The Philippines army says a military campaign against Muslim gunmen opposed to peace talks has ended with close to 500 rebels killed or captured and nearly 200 hostages freed in the southern city of Zamboanga.
"The threat to Zamboanga is over. The enemy has no organised resistance left," military spokesman Lieutenant-Colonel Ramon Zagala said.
Police will now take over from troops to clear sections of the vital regional trading centre of Moro National Liberation Front (MNLF) stragglers, and find a key guerrilla leader who remains unaccounted for, he added.
The military said Nur Misuari, who founded the guerrilla group in the early 1970s, had sent hundreds of armed followers, led by his top lieutenant Habier Malik, to Zamboanga three weeks ago in a bid to derail peace talks with a rival Muslim rebel group.
A total of 183 rebels were killed and 292 others were detained in the fighting.
However neither Misuari nor Malik have been found.
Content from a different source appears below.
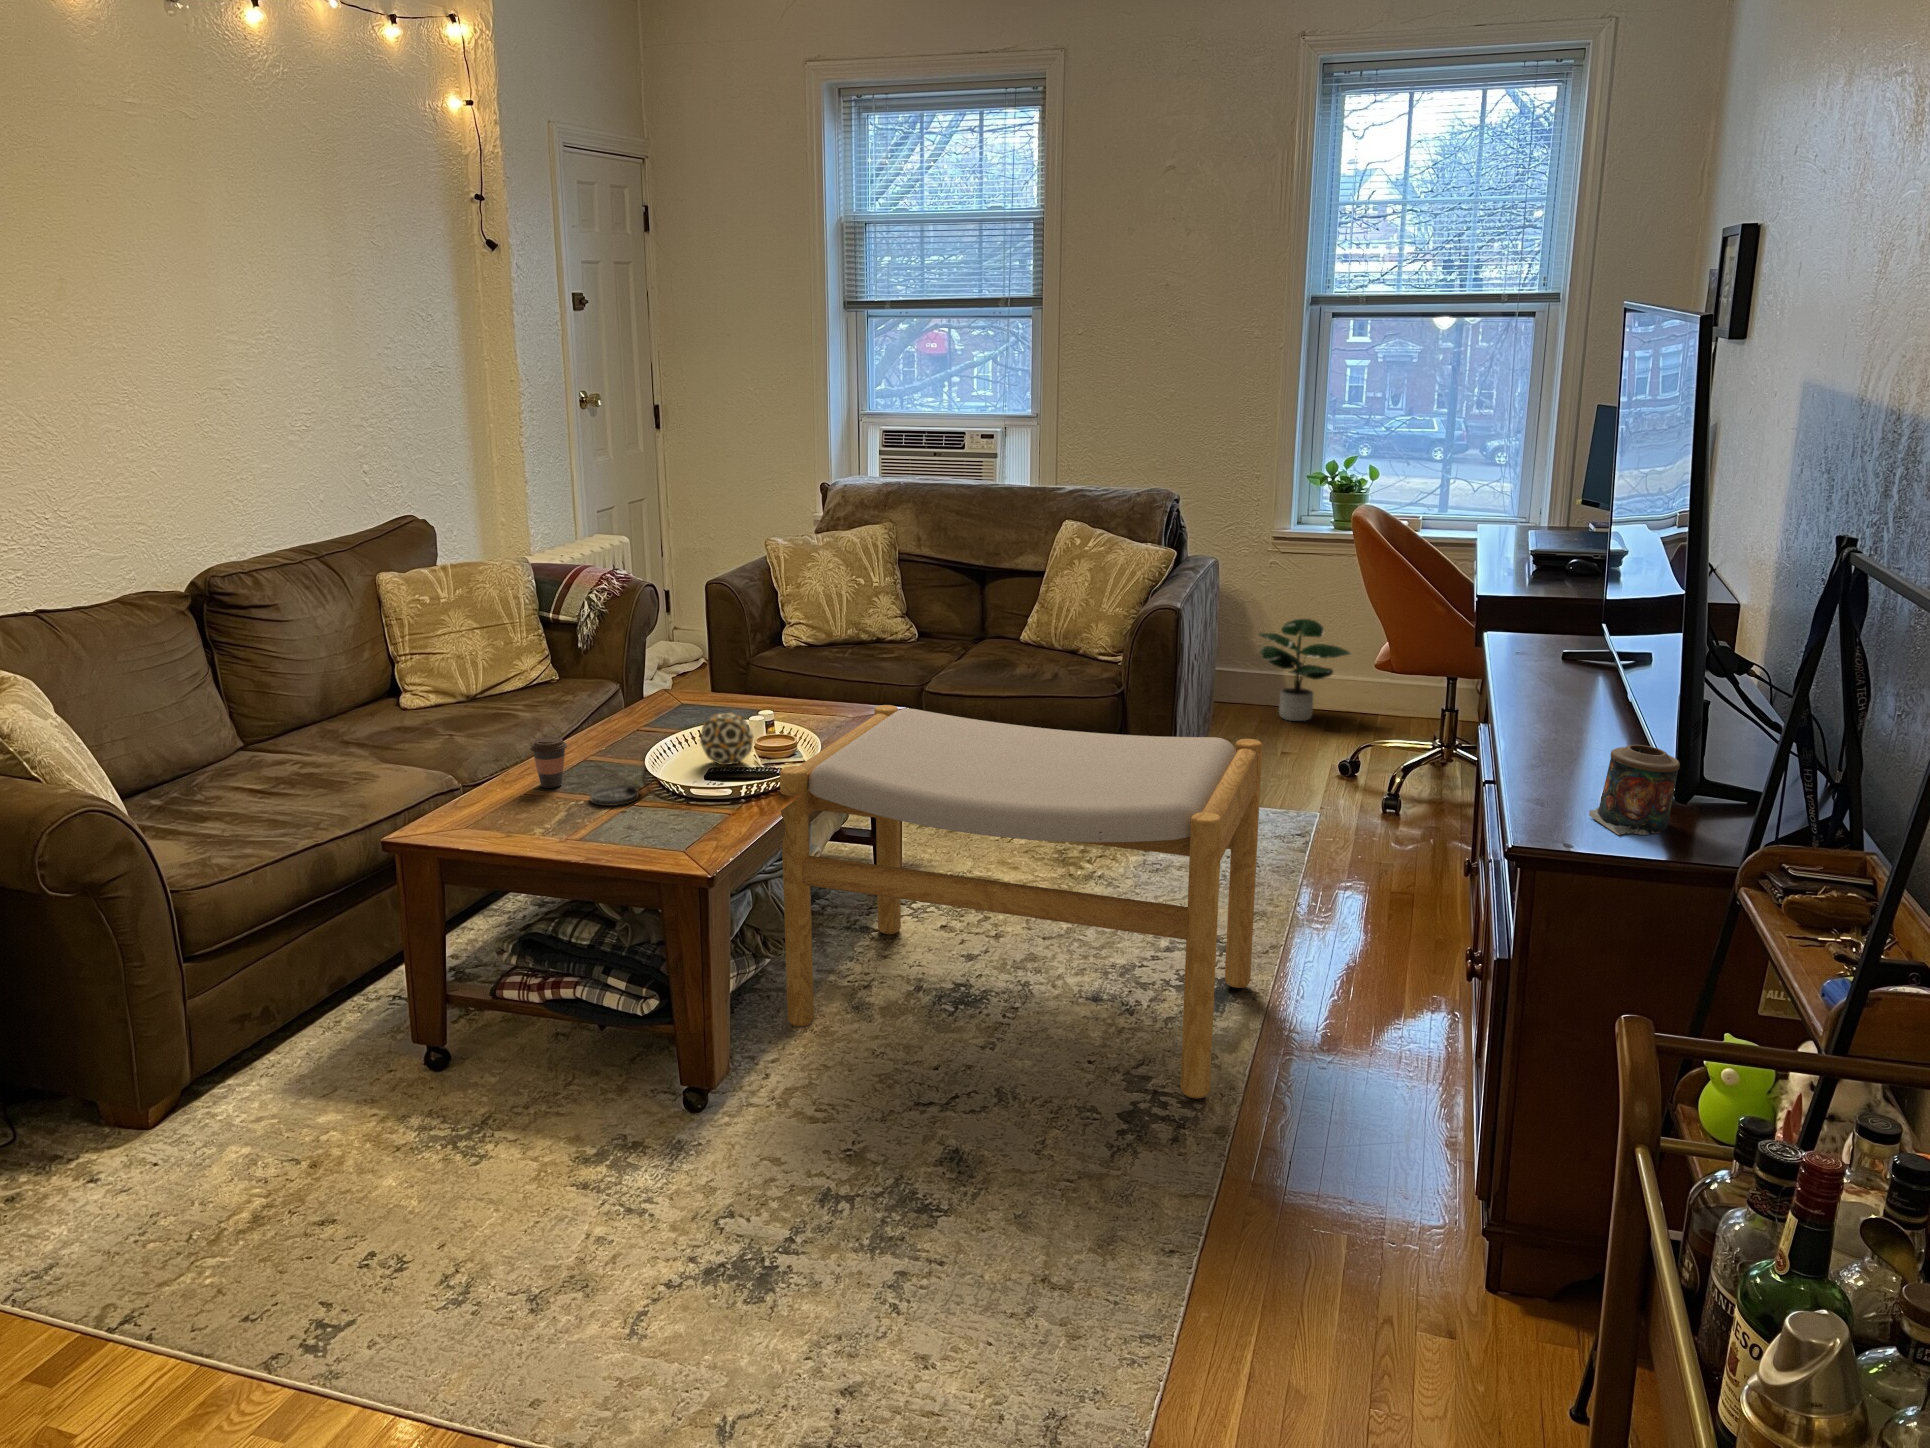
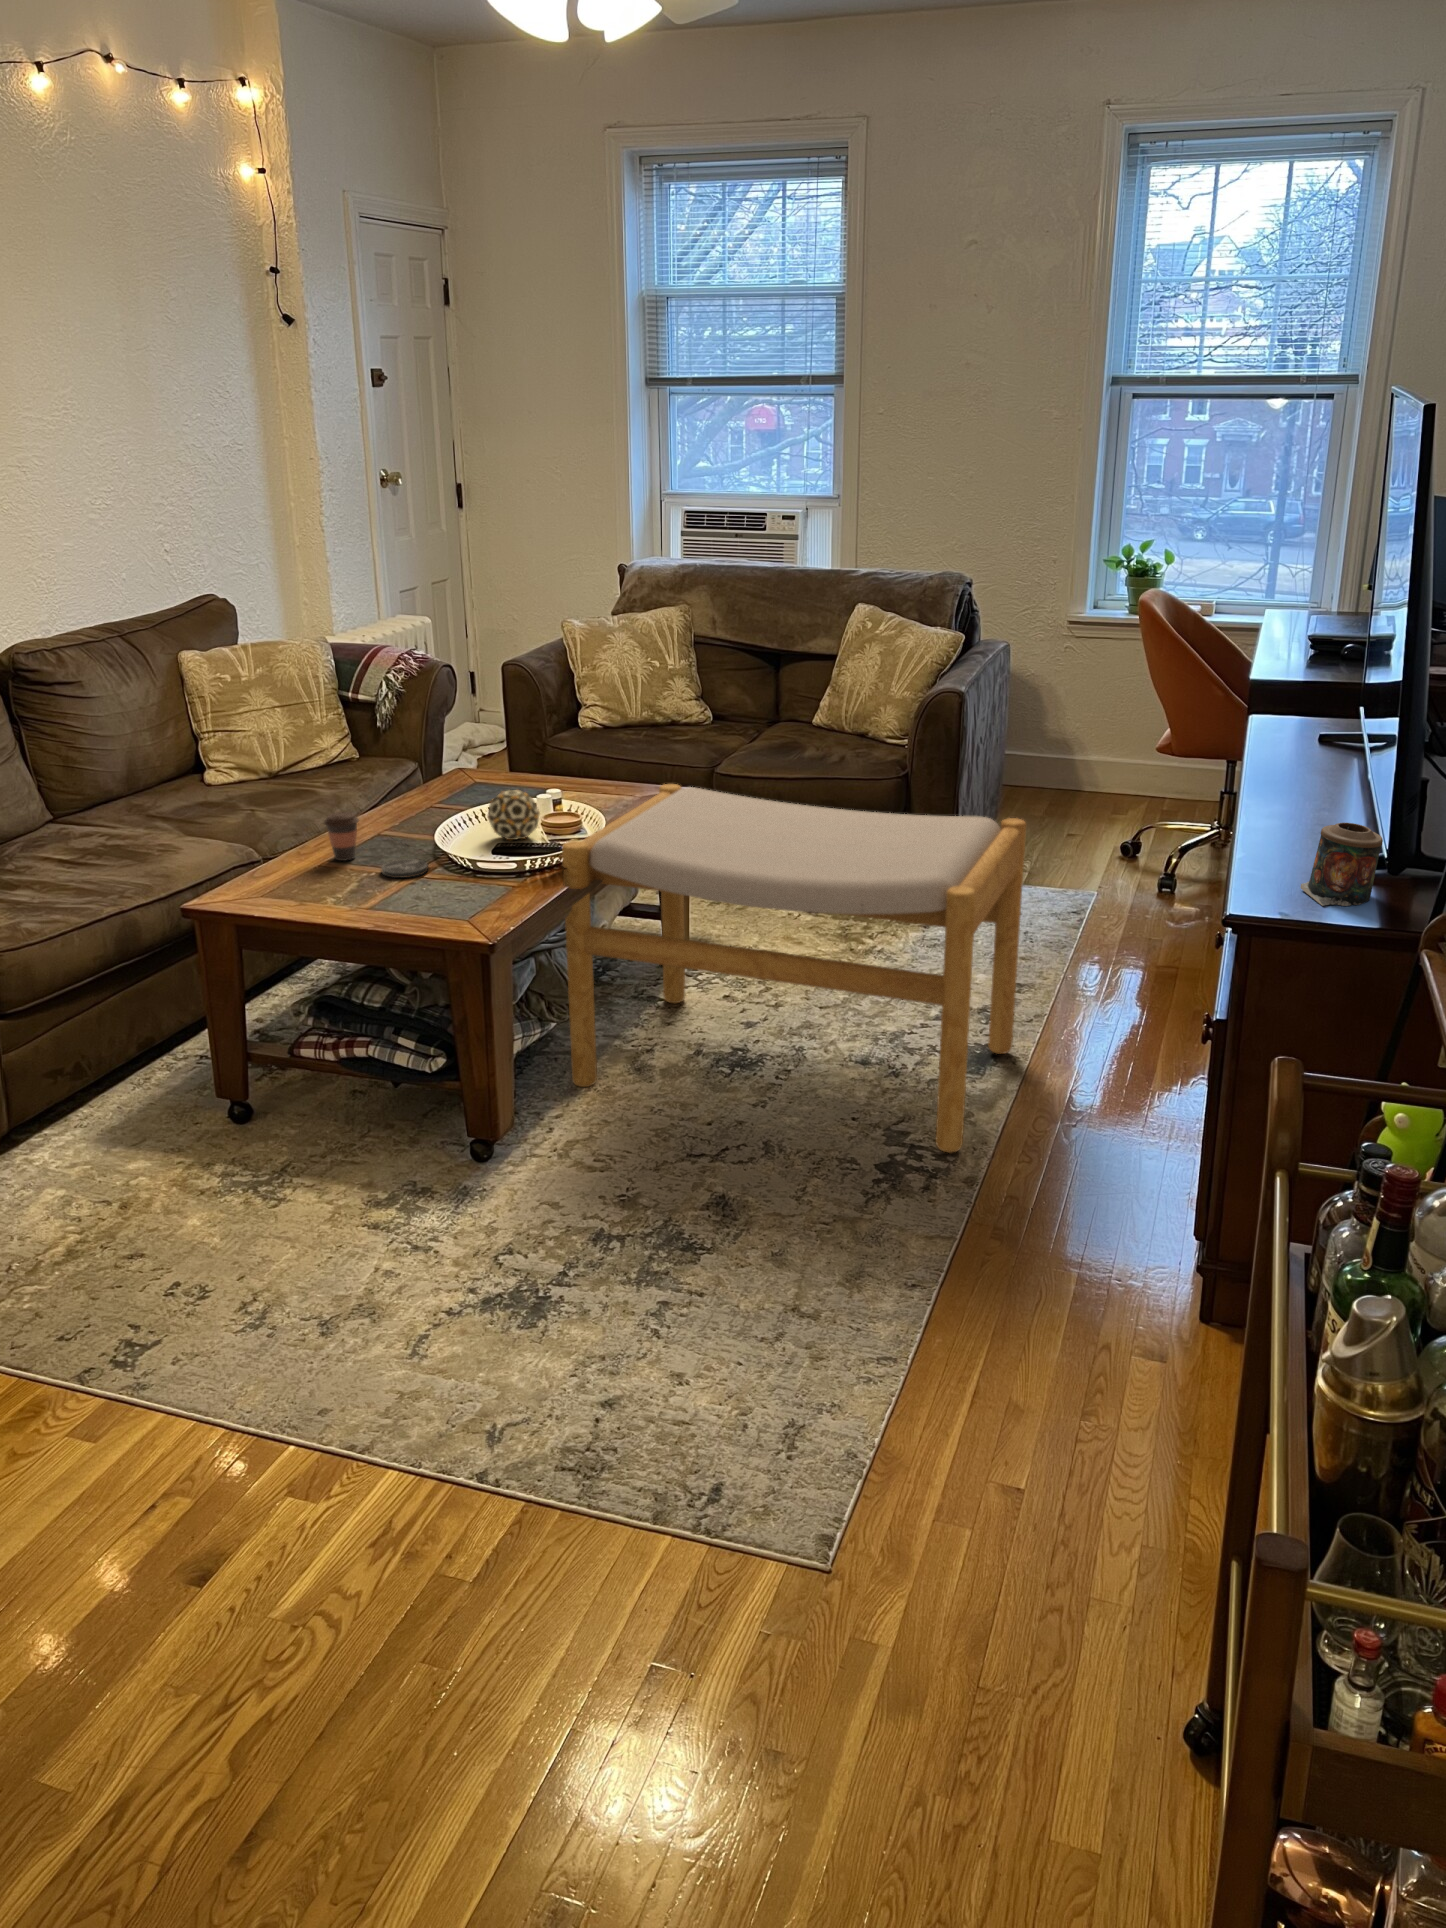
potted plant: present [1259,619,1351,721] -> none [1051,703,1143,804]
The government believes Misuari has gone into hiding in another area of the south.
The fighting claimed the lives of 23 soldiers and policemen, as well as 12 civilians.
The army's announcement came as the United Nations warned that Zamboanga faces a humanitarian crisis, with tens of thousands of people uprooted by the wave of deadly violence.
The UN Office for the Coordination of Humanitarian Affairs (OCHA) estimates that 158,000 people have been affected by the violence and more than 10,000 homes have been destroyed.
More than 109,000 people are now displaced in Zamboanga City and nearly 19,000 are displaced in Basilan province.
"We are increasingly alarmed by the situation and the growing needs of people caught up with violence," said the UN Resident and Humanitarian Coordinator in the Philippines, Luiza Carvalho.
"We are particularly concerned for the most vulnerable, especially the well-being of women and children."
She expressed concern over the plight of those displaced, many of whom are struggling to survive.
About 70,000 people are currently staying in the main sports complex in Zamboanga City in overcrowded conditions and with insufficient sanitation facilities, according to the UN.
The OCHA warned there is a real risk of a disease outbreak and an urgent need for food, drinking water, health services, cooking utensils, tents and other necessities.
"We are particularly concerned that aid is delivered in an impartial manner, with the needs of the most vulnerable met and those outside the evacuation centres not forgotten," Ms Carvalho said.
"We expect that all humanitarian workers providing support to the victims of violence are protected and respected, and their safety is ensured by all actors."
She also reiterated the OCHA's commitment to the humanitarian response as well as its support for government efforts to help civilians.